Orale Anwendung von ätherischen Ölen

Viele Lebensmittel enthalten mehr oder weniger beträchtliche Anteile an ätherischem Öl: die meisten Gewürzkräuter, die Gewürze, die Schalen von Zitrusfrüchten (die in vielen Ländern mit verspeist werden in Europa nur als Zitronat oder Orangeat), aber auch Tomaten, Karotten, Pastinaken, Petersilienwurzeln, Gemüsefenchel, Lauch und Zwiebeln. Viele Kohlarten sowie Rettich und Radieschen enthalten Senföle, die ähnlich zusammengesetzt sind. Die Bitterstoffe in Artischocken, Chicoree und Endivie gehören von ihrer Chemie her zu den Sesquiterpenlactonen, das sind Bestandteile von ätherischen Ölen. Selbst die Carotinoide, also viele gelbe Farbstoffe in Gemüsen und Früchten sind mit ätherischen Ölen verwandt: Mit 40 C-Atomen zählen sie zu den Tetraterpenen. Etwa 30 Prozent aller untersuchten Pflanzenarten enthalten ätherische Öle. Es gibt Stimmen, die behaupten, der Mensch können ohne ätherische Öle nicht leben, zumindest seien sie für den Erhalt der Gesundheit notwendig.

Die medizinische Verschreibung zur inneren Einnahme bleibt in Deutschland Ärzten und Heilpraktikern vorbehalten. Zur Vereinfachung werden in deren Praxen Fertigpräparate, die es bereits in großer Auswahl gibt, verschrieben (z.B. Gelomyrtol Kapseln). Es gibt übrigens über 2000 Präparate in Deutschland, die ätherische Öle enthalten: 566 Mittel mit Eukalyptusöl, 170 mit Rosmarinöl, 38 mit Melissenöl, 72 mit Fichtennadelöl, 79 mit Gewürznelkenöl, 51 mit Lavendelöl, 175 mit Wacholderöl, 170 mit Pfefferminzöl, nur um einige Beispiele zu nennen (Carle 1993).

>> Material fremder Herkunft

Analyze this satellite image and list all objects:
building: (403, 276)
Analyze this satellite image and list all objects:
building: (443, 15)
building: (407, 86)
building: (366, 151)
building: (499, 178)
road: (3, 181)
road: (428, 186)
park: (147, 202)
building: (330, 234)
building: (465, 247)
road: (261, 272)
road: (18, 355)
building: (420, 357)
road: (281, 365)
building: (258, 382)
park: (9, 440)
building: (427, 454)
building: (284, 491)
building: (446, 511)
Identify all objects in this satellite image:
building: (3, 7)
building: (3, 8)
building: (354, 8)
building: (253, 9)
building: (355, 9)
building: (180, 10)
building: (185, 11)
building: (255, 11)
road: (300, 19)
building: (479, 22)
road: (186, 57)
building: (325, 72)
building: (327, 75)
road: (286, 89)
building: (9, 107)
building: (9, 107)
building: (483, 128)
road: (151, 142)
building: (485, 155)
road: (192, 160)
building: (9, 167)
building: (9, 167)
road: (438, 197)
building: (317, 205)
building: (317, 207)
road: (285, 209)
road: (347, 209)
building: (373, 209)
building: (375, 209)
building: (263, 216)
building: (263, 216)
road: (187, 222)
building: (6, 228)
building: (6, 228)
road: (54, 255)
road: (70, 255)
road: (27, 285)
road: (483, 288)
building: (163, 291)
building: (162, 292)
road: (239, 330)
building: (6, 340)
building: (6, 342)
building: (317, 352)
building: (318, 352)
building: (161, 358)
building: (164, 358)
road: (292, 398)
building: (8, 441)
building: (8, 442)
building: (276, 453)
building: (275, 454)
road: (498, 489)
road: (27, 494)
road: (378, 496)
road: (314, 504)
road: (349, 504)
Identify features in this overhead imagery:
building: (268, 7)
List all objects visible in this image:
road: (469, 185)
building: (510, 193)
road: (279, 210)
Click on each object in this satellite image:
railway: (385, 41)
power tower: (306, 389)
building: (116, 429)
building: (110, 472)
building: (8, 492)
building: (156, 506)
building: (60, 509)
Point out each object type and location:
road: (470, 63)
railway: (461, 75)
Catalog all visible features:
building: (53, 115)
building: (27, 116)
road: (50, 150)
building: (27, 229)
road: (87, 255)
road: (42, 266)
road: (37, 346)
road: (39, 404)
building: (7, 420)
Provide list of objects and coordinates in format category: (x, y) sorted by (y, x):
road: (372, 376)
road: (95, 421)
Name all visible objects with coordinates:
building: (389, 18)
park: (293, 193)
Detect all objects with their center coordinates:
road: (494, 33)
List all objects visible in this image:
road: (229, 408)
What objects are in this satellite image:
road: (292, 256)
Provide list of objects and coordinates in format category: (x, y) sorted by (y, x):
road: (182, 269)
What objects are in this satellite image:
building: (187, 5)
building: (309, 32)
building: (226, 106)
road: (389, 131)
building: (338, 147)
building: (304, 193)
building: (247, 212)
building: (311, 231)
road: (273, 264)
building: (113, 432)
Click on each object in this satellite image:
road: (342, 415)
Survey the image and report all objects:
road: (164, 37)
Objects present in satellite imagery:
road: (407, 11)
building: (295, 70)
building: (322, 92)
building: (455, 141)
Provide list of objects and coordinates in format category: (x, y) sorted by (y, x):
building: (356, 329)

Für Laien ist die perkutane Anwendung (Hautanwendung) unkomplizierter, zudem ist sie – außer bei schweren Allergien – ungefährlich und die Öle erreichen über die Blutkapillaren in der Haut alle Organe. Deshalb werden nur in Ausnahmefällen Spuren oder einzelne Tropfen eines ätherischen Öles pur eingenommen. Sinnvoll und vor allem verträglicher für die Schleimhäute des Verdauungstraktes ist die Verdünnung mit fetten Ölen oder Honig. Die Einnahme auf Würfelzucker oder Milchzuckertabletten ist in der Selbstmedikation geläufig, jedoch nicht für jedermann verträglich, da die ätherischen Öle auf diese Weise unverdünnt an die Schleimhäute gelangen. Emulgierte Öle, die in feinstverteilte Tröpfchen aufgelöst sind, werden besser vom Körper aufgenommen. Die Verträglichkeit bei verschiedenen Personen ist sehr schwer abzuschätzen. Während zum Beispiel manche schon mal zehn Tropfen Tea Tree auf einmal einnehmen und sich noch nicht einmal über den Geschmack beklagen, nehmen andere einen Tropfen und bekommen Durchfall. Mit einem Lösungsvermittler (z.B. LV 41 oder Solubol) auf Rizinusölbasis kann man das ätherische Öl in wässrigen Substanzen lösen. Auch Alkohol ist zur Verdünnung geeignet. Gelegentlich findet man leere (Gelatine-) Kapseln, in die man das ätherische Öl (z.B. 25 mg) oder besser noch die verdünnte Lösung hineingibt. Die Konzentration an ätherischen Ölen liegt hier bei 1 bis maximal 5 Prozent.

Dosierung bei innerlicher Einnahme

Bei innerlicher oraler Einnahme, die ohne therapeutische Überwachung nur in Ausnahmefällen erfolgen sollte, ist die folgende Menge pro Tag nicht zu überschreiten:
• Erwachsene 75 mg (= 3 Tropfen)
• Heranwachsende 50 mg (= 2 Tropfen)
• Kleinkinder ab 3 Jahre 25 mg (1 Tropfen)
immer in einem Emulgator aufgelöst, zum Beispiel in Honig oder Sahne.

Monoterpenketonhaltige Öle (z.B. Echter Salbei, Ysop, Thuja) wirken bei innerer Einnahme am gefährlichsten, auch steigert sich die Toxizität mit wiederholter Einnahme, da sich bestimmte Gewebe (vor allem in der Leber) mit Inhaltsstoffen des ätherischen Öles, wie den Monoterpenketonen, anreichern können.